11.
Août 2007
L'un d'eux a d'abord évoqué un tako-tsubo : la maladie des cœurs brisés. Ils sont drôles les médecins. Faut être amoureux pour avoir le cœur brisé. Denis n'était pas amoureux, pas encore. Il pensait à elle bien sûr, elle qui venait depuis quelque temps aux sessions, qui les observait de loin, à travers le grillage du terrain de basket, qui semblait le fixer lui et lui seul, même quand un autre dansait, elle ne le quittait pas des yeux, sans même offrir un sourire ou un signe de tête qui aurait pu signifier bonjour. Alors oui, peut-être que ces derniers temps, quand il dansait, il sentait son regard sombre et trop sérieux sur lui, même que ça le piquait de partout, ça le poussait à tout donner, à fond, mais il ne lui avait jamais parlé, ne savait rien d'elle. Peut-on briser un cœur avec un regard ?
C'est surtout que l'un des réanimateurs venait de lire une publication sur le sujet, c'était le grand truc à la mode, celui qui clignote à tous les congrès parce que c'est rare, on peut facilement passer à côté, ce serait bête quand même, parce qu'on en guérit pas trop mal il paraît, oui, mais ça touche surtout les femmes non ? les hommes aussi, pas beaucoup, mais tout de même, bon il est un peu jeune c'est sûr, un peu trop sans doute, mais en même temps, un infarctus à son âge c'est pas courant, non en effet. Puis, les cardiologues ont repris le dossier, c'est ainsi que le cœur brisé a cédé la place au trop grand cœur.
C'est ce que les médecins ont dit à Denis. Non, en réalité, ils ont dit « cardiomyopathie dilatée idiopathique », mais un nom pareil sonne comme une formule magique obscure, une sorte d'incantation vaudou, petite poupée et aiguilles bien en place, plantées droit dans le cœur évidemment, la fumée et le tadaam qui va avec. Un dessin gribouillé sur une ardoise blanche est venu chasser l'image pourtant cocasse, un peu exotique aussi avec ses odeurs de cuisine cajun et ses musiques jazzy de New Orleans mêlées d'accents rauques de blues, et la couleur noire ici aussi, comme si elle avait mille teintes cette culture, mille reflets, un noir différent, mais qui parlait bien à Denis, qui donnait du charme à ce qui n'en a pas. Dommage. Voici un schéma pour expliquer clairement les choses, là ce sont les ventricules, là les oreillettes et le cœur pompe comme ça, le sang circule ici et puis là et enfin ressort par là, et ça, c'est votre cœur à vous, monsieur Dosso, la cavité gauche est bien plus dilatée que la normale parce qu'il a cherché à compenser ce que le muscle ne pouvait pas faire par manque de force contractile, manque d'efficacité si vous préférez, mais ça ne suffit plus, ça ne peut pas suffire, si votre pompe n'a pas un débit suffisant par manque de puissance, le corps a beau augmenter le volume à chaque contraction, ça compense le débit certes, mais ça augmente le travail, ça le fatigue plus vite encore, pour cela que vous vous essouffliez ces derniers temps, votre ventricule a beau contenir plus de sang, il ne l'éjecte pas correctement, vous comprenez ?

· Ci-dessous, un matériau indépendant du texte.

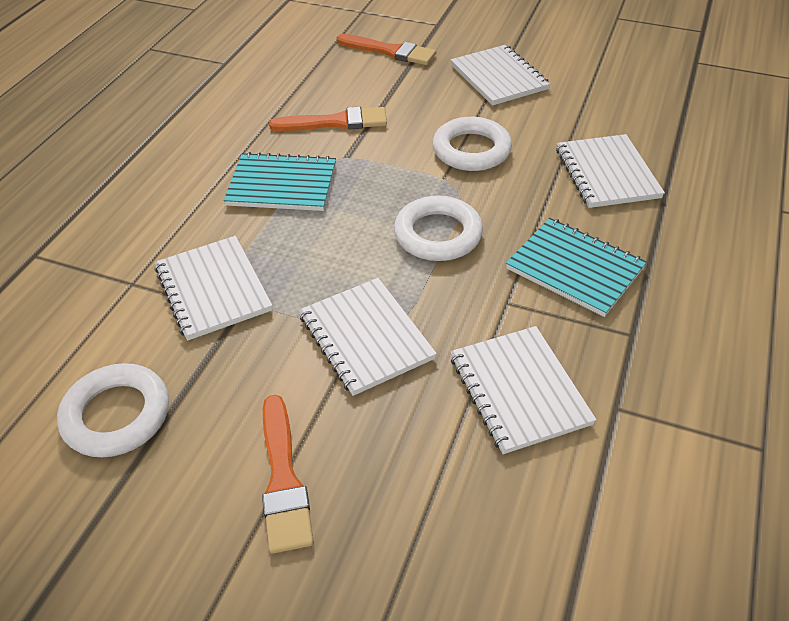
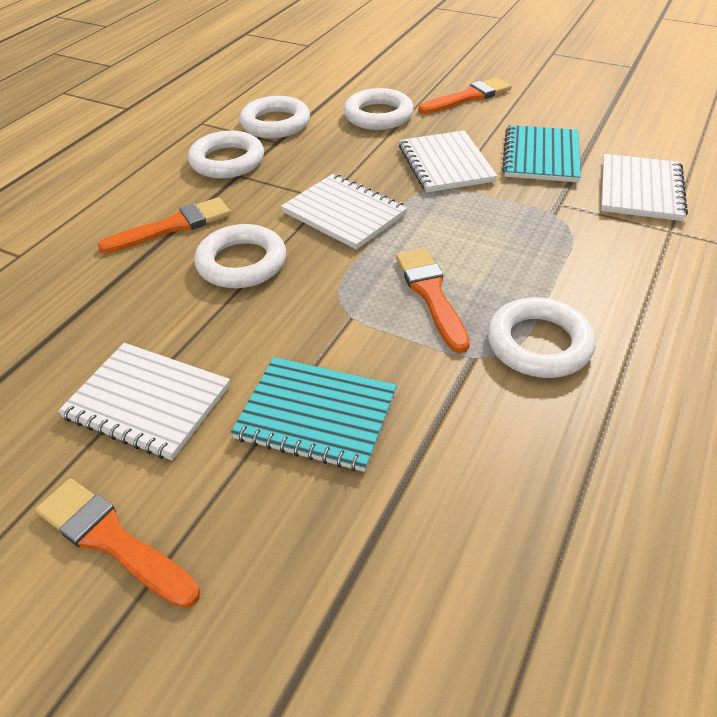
orange brush: 3 -> 4
white notebook: 5 -> 4
white ring: 3 -> 5

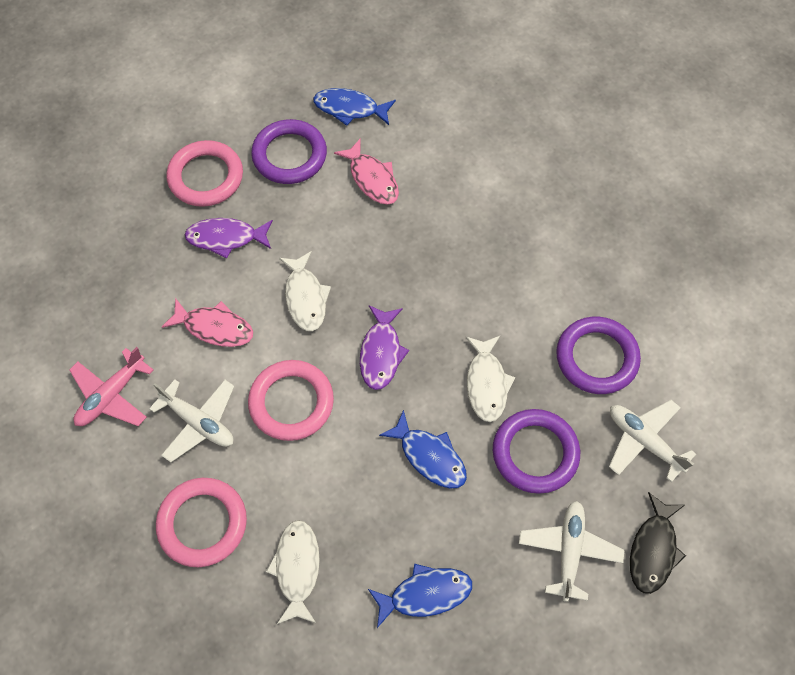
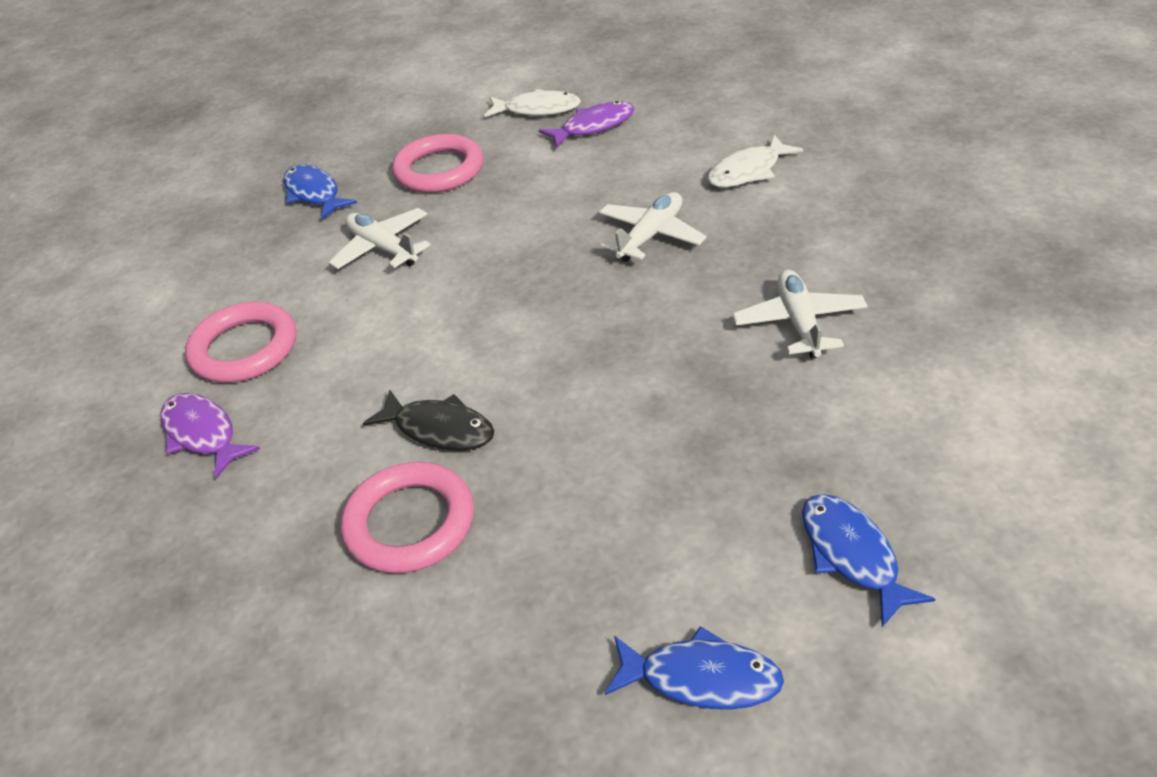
pink fish: 2 -> 0
pink plane: 1 -> 0
purple ring: 3 -> 0
white fish: 3 -> 2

Oui, il comprend, enfin non, pas vraiment, mais il ne le dira pas, c'est qu'il vit dans un monde étrange où le cœur trop grand, c'est un défaut, comme être trop gentil, trop franc, trop honnête, trop sensible. Le trop vient se poser en défaut sur de belles choses pour les rendre laides dans l'absurdité d'une norme qui vise l'équilibre, un monde où tout doit être conforme. Il a un cœur trop grand et c'est une maladie dans un monde où l'amour se perd. Monsieur Dosso ? Vous comprenez ce que ça signifie ? Cette maladie peut être soignée, mais pas guérie, il faudra un traitement et une hygiène alimentaire et en ce qui concerne l'activité physique, vous êtes passé près de l'infarctus, il faudra encadrer ça sérieusement, vous ne pourrez plus faire comme avant.
Denis encaisse.
Finies les images cocasses sur le vaudou, finies les métaphores sur la moralité du monde, c'est plus vraiment le moment.
Denis encaisse. Mal, forcément.
Fini la danse. C'est le pire. La seule chose qu'il retient au milieu des traits bleus à l'encre Velléda et des paroles du médecin. S'il ne danse plus, il est foutu. S'il ne danse plus, il devient un rampant comme son père, tirant sa fierté de ce qu'il aurait dû être.